Crise du covid: quel impact pour les architectes?

92,4% des architectes wallons sont impactés par la crise. C’est ce qui ressort d’une enquête réalisée par l’Union wallonne des architectes réalisées pendant la période du confinement. Le coronavirus a provoqué une diminution de l’activité: arrêt de chantiers, projets gelés, etc…

Architecte qui trace sur dessin

Le coronavirus, une tuile dont les architectes se seraient bien passés! C’est du moins ce qu’avance une écrasante majorité des 365 architectes qui ont répondu à une enquête de l’Union wallonne des architectes. Tous sont indépendants, 45% d’entre eux travaillent seuls, 38% exercent leur profession dans des bureaux de deux à cinq personnes. 

Une activité ralentie !

Avec le confinement, les chantiers étaient au mieux ralenti au pire arrêter. Les mesures sanitaires rendaient difficiles le contrôle des chantiers. Quant aux  suivis des dossiers par les administrations communales, cela a souvent coincé pointe l’enquête de l’UWA. Barbara Moniotte, architecte à Saint-Marc (Namur) le confirme: « J’avais trois chantiers qui étaient en cours et trois avant-projets.Je n’ai pas pu avancer sur ces derniers. Je n’ai pas de nouvel du service urbanisme d’une commune qui répond aux abonnés absents. J’ai pris deux mois de retard sur la réalisation des chantiers, sur le suivi. Maintenant, des entrepreneurs m’ont dit qu’ils ne prendraient pas leur congé du bâtiment en juillet. Ce qui me permettrait de résorber un peu le retard! ».

Autre architecte contacté: Rémy Mouligneau. Il travaille dans un espace co-working du centre-ville à Namur avec dix autres confrères: « Pour la plupart d’entre eux, il n’y a pas eu de nouveaux clients! J’ai eu des craintes que des projets tombent à l’eau. Mais cela ne s’est pas avéré au final. Au contraire, j’ai des clients privés qui ont profité du confinement pour repenser leur projet. Aujourd’hui, pour moi, les choses reprennent bien ». 

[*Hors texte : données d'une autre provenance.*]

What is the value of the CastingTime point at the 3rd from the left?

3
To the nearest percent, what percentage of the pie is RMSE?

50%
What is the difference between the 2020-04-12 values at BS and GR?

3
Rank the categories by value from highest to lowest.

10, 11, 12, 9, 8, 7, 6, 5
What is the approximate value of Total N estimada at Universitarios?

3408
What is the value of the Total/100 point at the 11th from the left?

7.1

On lui doit le chantier des Moulins de Beez, le port du Bon dieu ou encore celui en cours de la maison parlementaire, « L’atelier de l’Arbre d’Or » est un bureau d’architecte qui comprend 13 travailleurs sur son implantation namuroise. « Avec la crise, on va perdre un mois de chiffre d’affaire. Ce n’est pas neutre mais contrairement au secteur culturel ou à  l’horeca, on a de la chance! » nous signale Jean-Pierre Wargnies, un des administrateurs. 

Quelques craintes à terme

La crise sanitaire affecte la santé économique de notre pays. Cette situation aura sans nul doute des répercussions sur le secteur. Les architectes que nous avons contactés sont surtout inquiets par rapport aux clients publics. « Je crains que des marchés publics auxquels j’ai répondu ne se concrétisent pas à cause de finances communales affaiblies » s’inquiète Rémy Mouligneau. L’architecte namurois cite par exemple deux projets du côté de La Bruyère à savoir celui d’un nouvel  hall sportif (remis il y a un an) et celui de l’extension de l’école d’Emines dont le délai de remise des œuvres a été postposé à cause de la crise. 

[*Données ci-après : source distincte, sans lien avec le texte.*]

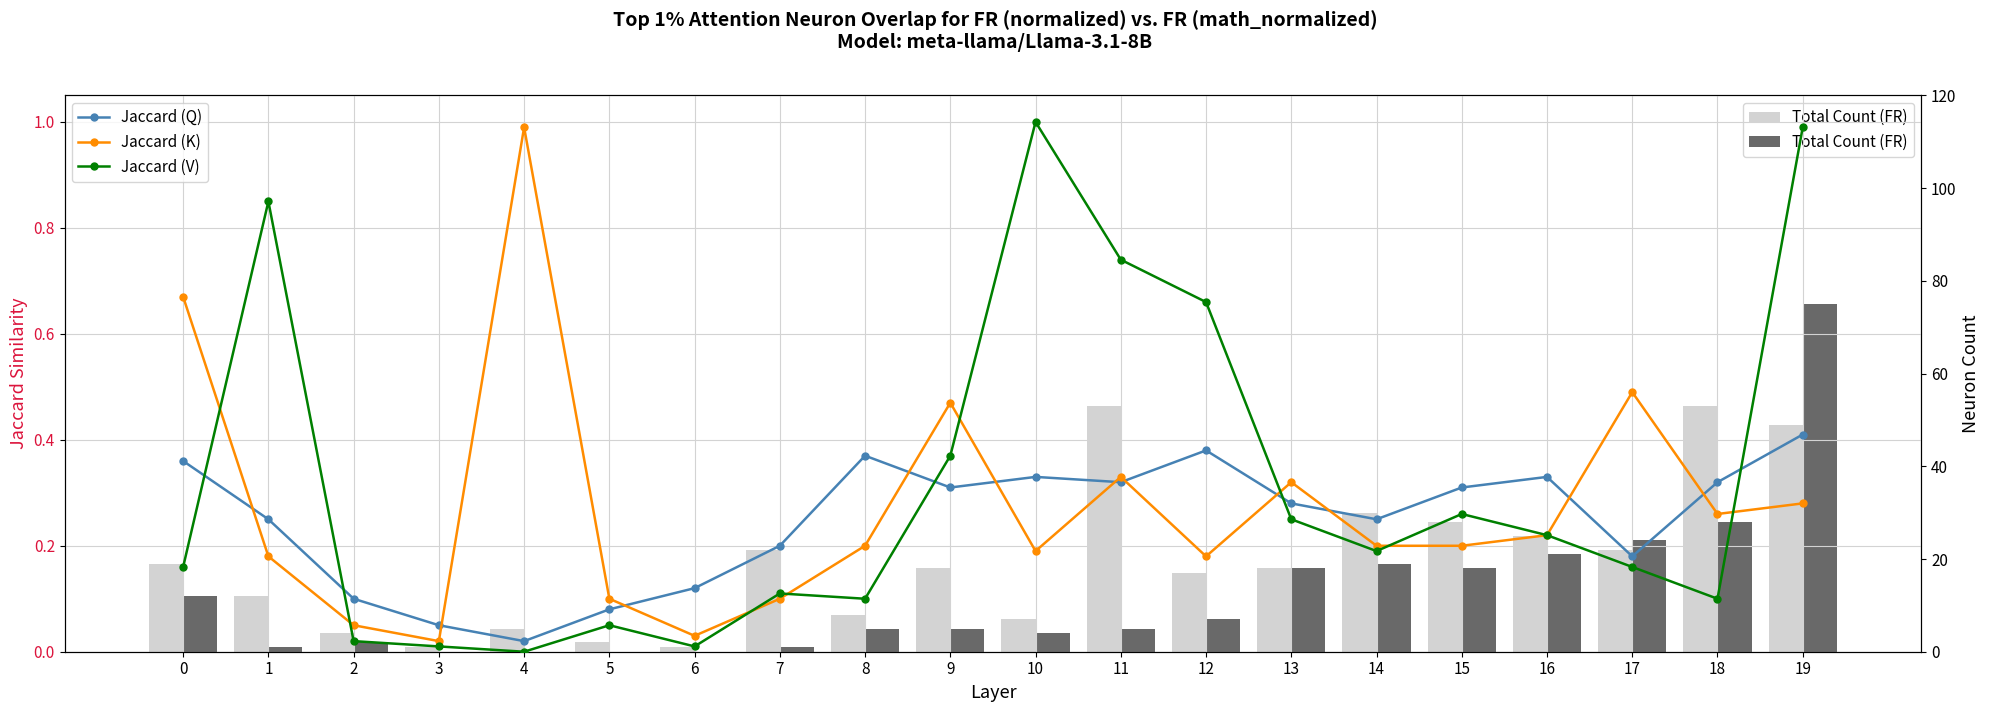

What is the sum of all Total Count (FR) values?

245.0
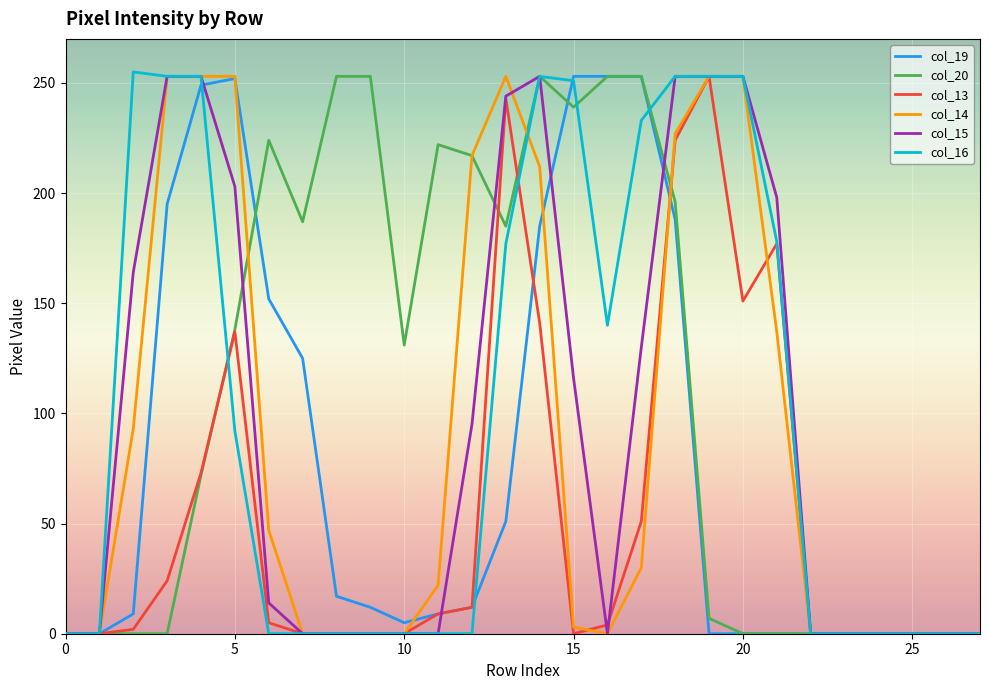

What is the label of the 18th point from the left?

17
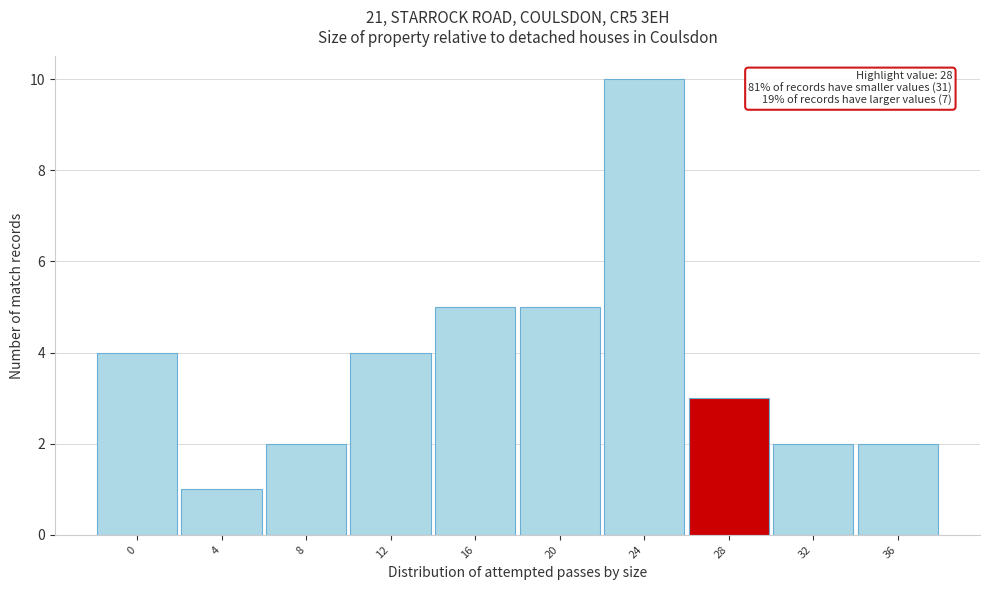

Reading right to left, transcribe all the data shown in this chart.

2	2	3	10	5	5	4	2	1	4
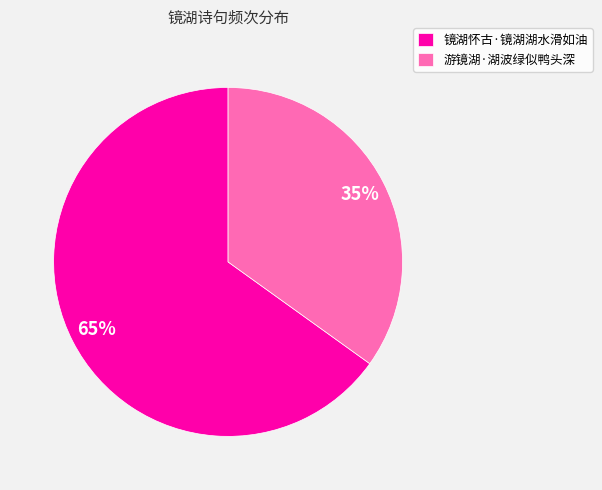

Between 镜湖怀古·镜湖湖水滑如油 and 游镜湖·湖波绿似鸭头深, which is larger?

镜湖怀古·镜湖湖水滑如油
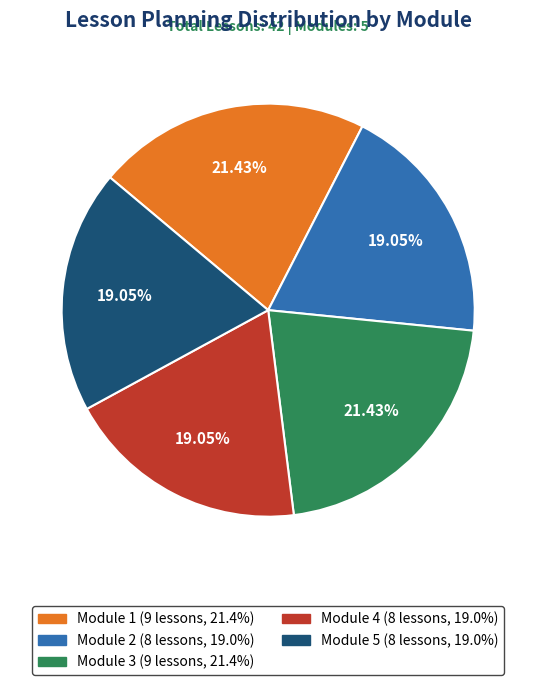

The Module 3 slice represents 21% of the pie. True or false?

True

Inquiétude plus surprenante: « Nous travaillons surtout sur des gros projets publics comme la construction d’immeubles de bureaux. Je n’ai pas de crainte au niveau de l’immobilier car c’est toujours une valeur refuge. Mais avec cette crise, le phénomène du télétravail risque de prendre de l’ampleur! » Et alors? « Qui dit télétravail, dit moins de superficie nécessaire dans les bâtiments! » Un gain de place, synonyme d’un retour financier moindre pour les architectes. 

Eclaircie dans la grisaille

Si le confinement a créé des désagréments, il a parfois apporté des avantages. « J’ai quelques anciens clients qui m’ont recontactée »  nous glisse Barbara Moniotte,  « vu les circonstances, ils voulaient que je leur aménage un espace bien-être ». Quant à Jean-Pierre Wargnies de l’atelier l’Arbre d’Or, il nous avoue que son entreprise travaille moins à flux tendu grâce au ralentissement de l’activité.

Une activité qu’il faudra absolument relancée plaide l’Union wallonne des architectes. L’union appelle les politiques « à mettre en place un système de relance économique en adéquation avec les besoins du secteur ». Autant dire, un fameux chantier!